The first occasion was not dissimilar. This time I was back in the bedroom at the house that I had grown up in. Like the first time, nothing jumped on my chest, but when I woke up, I felt a heavy weight above me as if it were hovering just over my whole body. Again, my arms and legs were paralyzed. What made this time worse was that I felt a heavy hand where my hip and pelvis meet. My eyes detected nothing in the room, and it was silent. The morning after, I looked up historical accounts of the weighted feeling and paralysis. Images of short, clothed, and wicked demons standing on top of supine people came up from the search. Sleep paralysis. Given my history with these kinds of things, I was sure that it would be back to catch me or perhaps take from me. I didn’t know yet.
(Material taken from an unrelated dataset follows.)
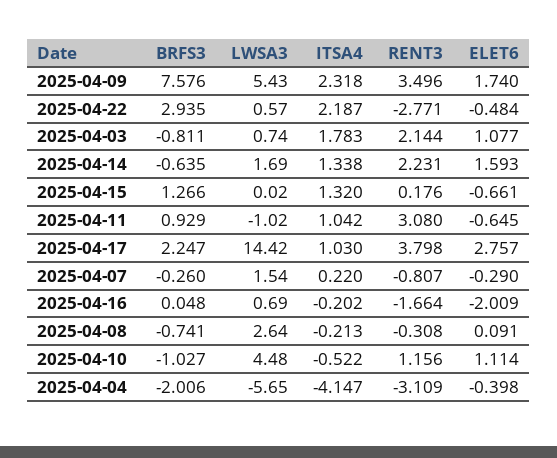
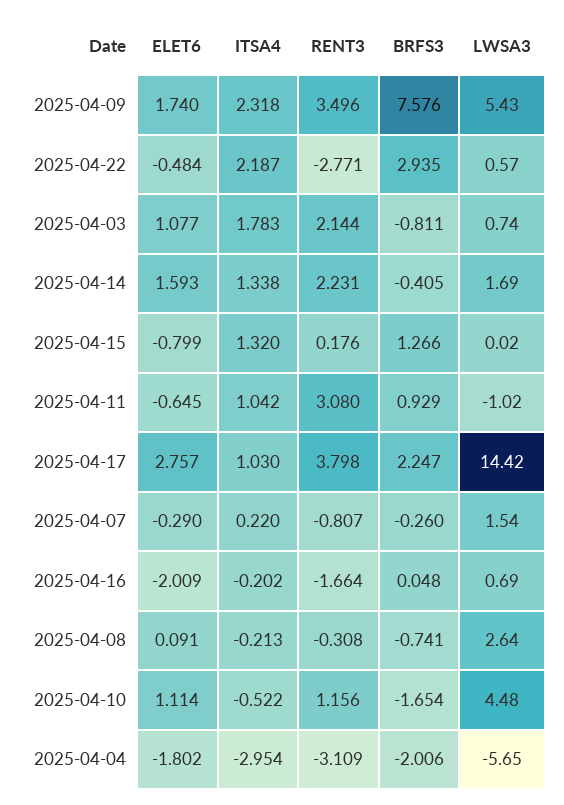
BRFS3, 2025-04-14: -0.635 -> -0.405
ELET6, 2025-04-15: -0.661 -> -0.799
BRFS3, 2025-04-10: -1.027 -> -1.654
ITSA4, 2025-04-04: -4.147 -> -2.954
ELET6, 2025-04-04: -0.398 -> -1.802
Looking back at my life, I recall many broken catholic rosaries lying around my room. An omen that their protection was past due. Earlier in life, I had had a few other encounters that stuck with me. Then, there was the time when I was about 8 years old, and a close family member was staying with us. We were sitting at midday in the living room and saw reflections up against the wall. She was convinced that the blotches of light were faces communicating to us. Another time, I was playing by myself near the staircase in the same house. No one else was home. I looked up at the staircase and there was a suited man with a regal shape standing on the fourth and fifth steps with his leg up on the fifth. He was in a black suit and wore an open smile with jagged teeth. This man had large circular eyes that were filled with black-and-white spirals like those that are used in hypnosis. I ran away. Then, there was the man that visited me and showed me how to draw a landscape with mountains, rivers, and trees from an aerial view. He had me practice three times, then I never saw him again. I could have sworn that the others were talking to him.
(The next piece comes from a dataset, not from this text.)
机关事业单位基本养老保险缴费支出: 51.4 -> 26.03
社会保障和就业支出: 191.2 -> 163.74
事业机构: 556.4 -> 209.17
I became numb to the horror movies that aired on television. The gore was a cinematic effect to demonstrate directorial mastery. The flashes from The Blair Witch Project and others were not as bad as when I had first watched them. Projections of a little, blue-skinned boy who had drowned appearing in my house or the interdimensional spirit waiting in the corner of a room floated around my mind as other thoughts do. I can’t help but think back to the day that my grandfather passed away in the hospital. I had never been caught more off guard than when I walked into that room as a six-year-old. After that, everything started to smell bad, and many things that should have been exciting came to be increasingly mundane.

The third occasion was well after the night in Sacramento. I knew how to handle the paralysis by that point. Opening and clenching the hands, as well as, touching the chin to the chest were enough to wake up the rest of the body. It turns out that this works well. Now, if I could just remove these memories from the backs of my eyelids.